Hi again! Thanks so much for the feedback Rach! This is such a great discussion.. You know,I think that 'author' does sound like someone who has more than one piece published. 'Author' has weight behind it..to me it assumes that someone makes a living writing, you're right about that.. probably people who aren't published shouldn't call themselves authors. I don't really like 'pre-published author' either..sounds cumbersome and kind of false..It's true I suppose, we are all writers, but there's only a few of us here who are authors...I guess my problem is that, like Persian Poetess says, it's a label one can easily apply...anyone...I've read horrible horrible pieces by people who claim to be 'writers'...and at the same time I've read brilliant pieces by people who don't call themselves anything...I love what Oscar Wilde said, "Books are well written or badly written, that is all."...anything in the arts is hard to actually, for real, get in to, and it's also one of the few fields that someone can just say they're in, because they feel like they're in it..but, that being said, I'm all for following dreams and keeping on writing...I know that some of us have to write, to not do it would be the same as trying to hold our breath all day,whether or not we're good at it is another thing...I guess it's just that if someone identifies themselves, to me, as a writer..then I suppose I will assume they're an author. In the end I suppose the thing is to just keep on keeping on! Everyone has valid points and here's to pounding away on the keyboard, no matter what you call yourself! I'm a deli clerk who likes to write down stories and thoughts from time to time..Cheers everyone!

Zan Marie said...

I'm a writer because I write. But others seem to believe I'm a writer because I do have two books published. Doesn't matter to me. If you put words together on paper, in a blog or mansucript to communicate with others, you *are* as writer. Just my two cents. ; )

Suze said...

I've always been a writer, even before I learned to form a character with a fat pencil.

Reminds me of a scene in the film 'Grosse Pointe Blank' in which John Cusack's character, a hit man, loads his gun and says, 'This is me breathing.'

I string words together every day of my life and put them out there. This is me breathing.

A blessing and the highest salute to my colleagues. Thanks for a great question, Rach.

Patricia Lynne said...

I like those three options. They are very empowering.

Clara Gillow Clark said...

All of the above!

Ann said...

I have moved from coughing as I uttered writer to covering my mouth behind my hand as I make the proclamation. And yet I write so therefore I am. Wish the little voice in my head would stop sniggering.

Deana said...

Hmm, I would say I am a writer aspiring to be an author.

Reece said...

[Landmark coordinate records]

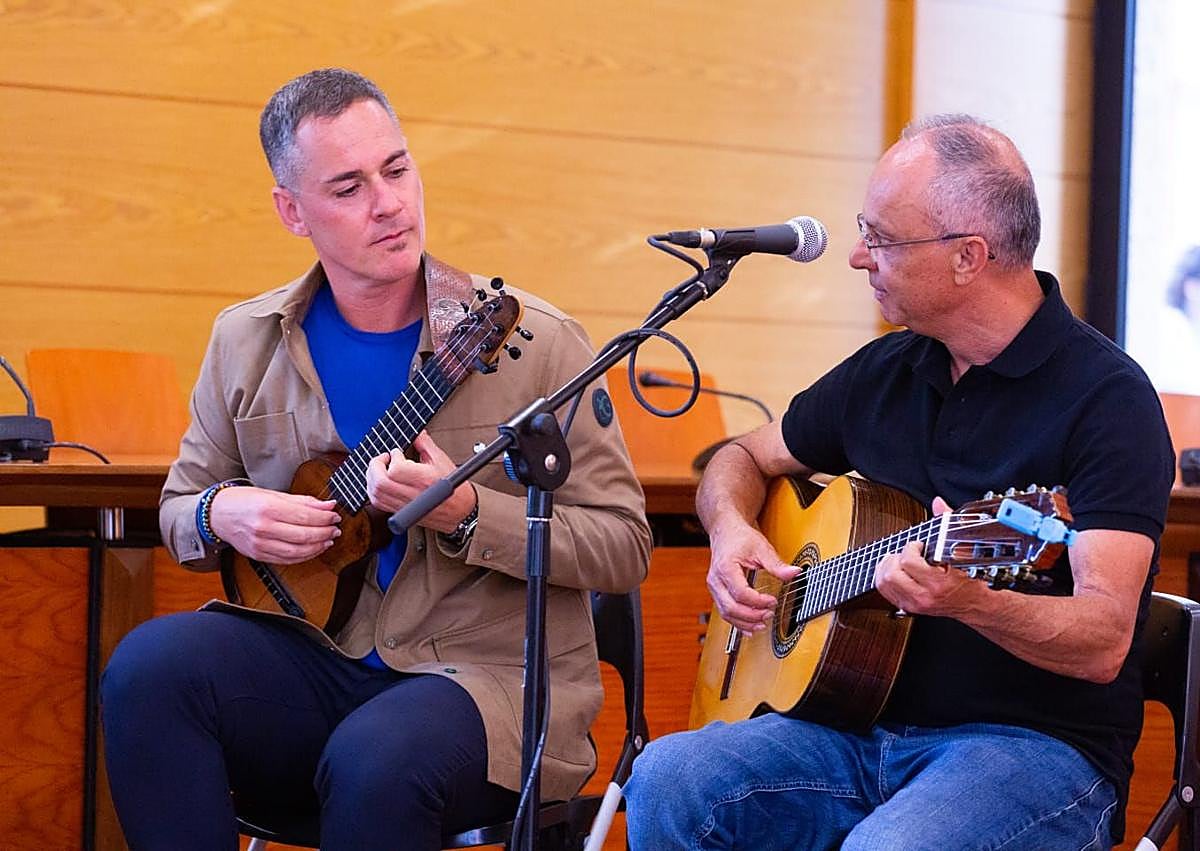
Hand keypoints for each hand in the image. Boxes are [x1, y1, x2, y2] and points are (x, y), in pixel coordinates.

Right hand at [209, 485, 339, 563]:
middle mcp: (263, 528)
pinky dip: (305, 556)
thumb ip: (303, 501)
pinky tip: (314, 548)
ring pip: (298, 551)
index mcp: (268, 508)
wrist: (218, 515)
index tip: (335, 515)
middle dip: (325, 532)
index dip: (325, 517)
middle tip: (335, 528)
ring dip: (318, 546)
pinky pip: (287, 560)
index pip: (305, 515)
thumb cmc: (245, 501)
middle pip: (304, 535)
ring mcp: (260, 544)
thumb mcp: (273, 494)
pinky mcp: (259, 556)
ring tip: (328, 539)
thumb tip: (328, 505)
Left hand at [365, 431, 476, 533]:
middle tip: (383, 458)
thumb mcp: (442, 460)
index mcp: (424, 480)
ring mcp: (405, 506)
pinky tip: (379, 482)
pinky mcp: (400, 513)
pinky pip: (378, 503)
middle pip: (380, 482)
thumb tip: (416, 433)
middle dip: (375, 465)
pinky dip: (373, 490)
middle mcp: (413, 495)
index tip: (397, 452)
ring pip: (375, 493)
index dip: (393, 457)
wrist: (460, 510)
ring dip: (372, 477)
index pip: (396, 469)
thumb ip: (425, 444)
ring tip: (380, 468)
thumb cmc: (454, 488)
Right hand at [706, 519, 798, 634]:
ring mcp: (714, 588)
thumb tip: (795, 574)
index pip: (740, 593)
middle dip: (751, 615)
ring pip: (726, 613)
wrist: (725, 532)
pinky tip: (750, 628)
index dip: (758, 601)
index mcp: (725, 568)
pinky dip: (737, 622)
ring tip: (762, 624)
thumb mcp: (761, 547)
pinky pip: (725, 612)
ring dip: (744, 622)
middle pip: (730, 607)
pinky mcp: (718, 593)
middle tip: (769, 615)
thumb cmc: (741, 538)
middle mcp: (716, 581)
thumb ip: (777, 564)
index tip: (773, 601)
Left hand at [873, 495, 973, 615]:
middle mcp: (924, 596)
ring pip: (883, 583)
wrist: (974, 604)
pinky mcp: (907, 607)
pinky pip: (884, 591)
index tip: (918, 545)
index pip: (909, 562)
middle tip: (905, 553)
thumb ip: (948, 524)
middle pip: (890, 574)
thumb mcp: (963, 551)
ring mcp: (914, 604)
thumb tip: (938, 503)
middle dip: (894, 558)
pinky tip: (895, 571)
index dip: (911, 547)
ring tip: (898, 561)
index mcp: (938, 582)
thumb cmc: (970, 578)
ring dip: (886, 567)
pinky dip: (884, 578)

◆ **What to work on**: Resume the comment thread above on whether to call oneself a writer or an author, beginning right after its final line.

◆ **Exercise output**:
Holy Long-List-of-Comments! Nice going, Rach! You seem to have hit the jack pot!

As for myself, I've been calling myself a writer ever since I decided I was going to write a book. Go fig.

Kay L. Davies said...

I started writing when I was 5 or 6. I was identified as a writer by my teachers, later by my college profs, all of whom who were always waiting for The Great Canadian Novel. I tried, but it never happened.
By the time I accepted my writing style: humorous essayist, it was too late for me to be Dave Barry.
-- K

Kay, Alberta, Canada
An Unfittie's Guide to Adventurous Travel

San said...

Whew, I'm a writer. YOU said so ;)

also...

I write, therefore I am a writer.

Cheers to all of us who get to do this thing we love :)

Michael Offutt said...

I LIKE 2 WRITE ON BLOGS LIKE THIS.

Cally Jackson said...

Great discussion you've got going here, Rach. I agree with your distinction between writer and author but have another question to throw into the mix - do those who self publish their work count as authors? Does the title change happen instantaneously or does it depend on their commercial success? :-)

Dawn M. Hamsher said...

Rachael,
I liked your one comment about working full-time and writing on the side.

Let's see, with all the job experience I've had in the past, I would call myself a "babysitter, clothes & video store clerk, caterer's lackey, grocery cashier, teacher's aide, substitute teacher, daycare director, actor/director, secretary - gone IT, writer"

Well, that's clear as mud! How about...I'm a very "experienced" writer. Good one, huh!

The Write Soil

Julie Musil said...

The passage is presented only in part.